Pour Alain Chouet, qui a dirigé de 2000 à 2002 le service "Renseignements de sécurité" à la DGSE (renseignements extérieurs français), cette menace "ne tient pas la route. C'est ridicule. Cela n'aurait aucun sens, en termes opérationnels, pour un réseau de prendre de tels risques. Aucun sens et aucune utilité".
'A l'eau'
"Si jamais l'Etat islamique perd pied sur le terrain et veut se lancer dans une offensive de terreur internationale, il ne va pas envoyer ses nervis parmi les réfugiés : il leur faudrait un mois pour arriver, avec une chance sur deux de se noyer... Du coup la mission serait à l'eau avec", dit-il.
Pour lui, l'EI peut envoyer des équipes en Europe "par avion, avec un joli billet, un joli passeport (faux mais joli), et tout bien propre en ordre. Ils ont toute la ressource nécessaire : ils peuvent toujours trouver dans nos cités trois crétins pour passer à l'action, ou nous envoyer des gars qui partiront de là-bas, avec tout le matériel, les bons contacts en France. Ca s'appelle monter une opération."

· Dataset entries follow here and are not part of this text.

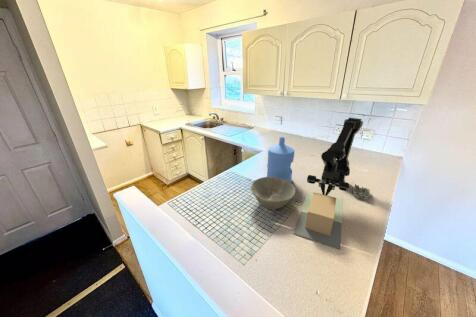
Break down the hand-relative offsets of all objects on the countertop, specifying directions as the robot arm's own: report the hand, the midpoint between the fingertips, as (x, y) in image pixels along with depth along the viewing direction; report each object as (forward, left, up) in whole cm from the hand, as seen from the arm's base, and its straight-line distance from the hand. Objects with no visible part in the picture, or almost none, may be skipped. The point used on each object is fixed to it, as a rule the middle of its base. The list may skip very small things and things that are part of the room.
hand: (323, 199), depth 93 cm
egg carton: (-24, +18, -7) cm, 30 cm away
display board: (+4, 0, -7) cm, 7 cm away
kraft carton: (+8, 0, -6) cm, 10 cm away
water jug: (-20, -28, -7) cm, 35 cm away
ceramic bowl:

Face aux inquiétudes, le ministre de l'Intérieur français Bernard Cazeneuve a estimé que, des jihadistes infiltrés parmi les réfugiés, "ça peut toujours arriver". Mais, a-t-il insisté, "nous travaillons avec nos services de renseignements et n'octroyons pas l'asile à ceux dont nous savons qu'ils ont des activités terroristes".
Et c'est là que réside le plus grand danger, estime Eric Dénécé, qui dirige le Centre français de recherches sur le renseignement. "Le vrai problème, c'est que cela accroît encore le nombre de personnes à surveiller, pour des services qui sont déjà submergés par le nombre de cibles. Pour eux, ça doit être l'horreur", dit-il. "Exagérer la menace serait complètement idiot, mais le nier absolument serait faux".
"Il ne faut pas exagérer la rumeur d'infiltration de terroristes parmi les réfugiés, car elle peut être utilisée par les anti-migrants, qui veulent que l'Europe se barricade en disant que seuls des islamos vont entrer, mais on ne peut être sûr qu'il n'y en a pas du tout", ajoute-t-il.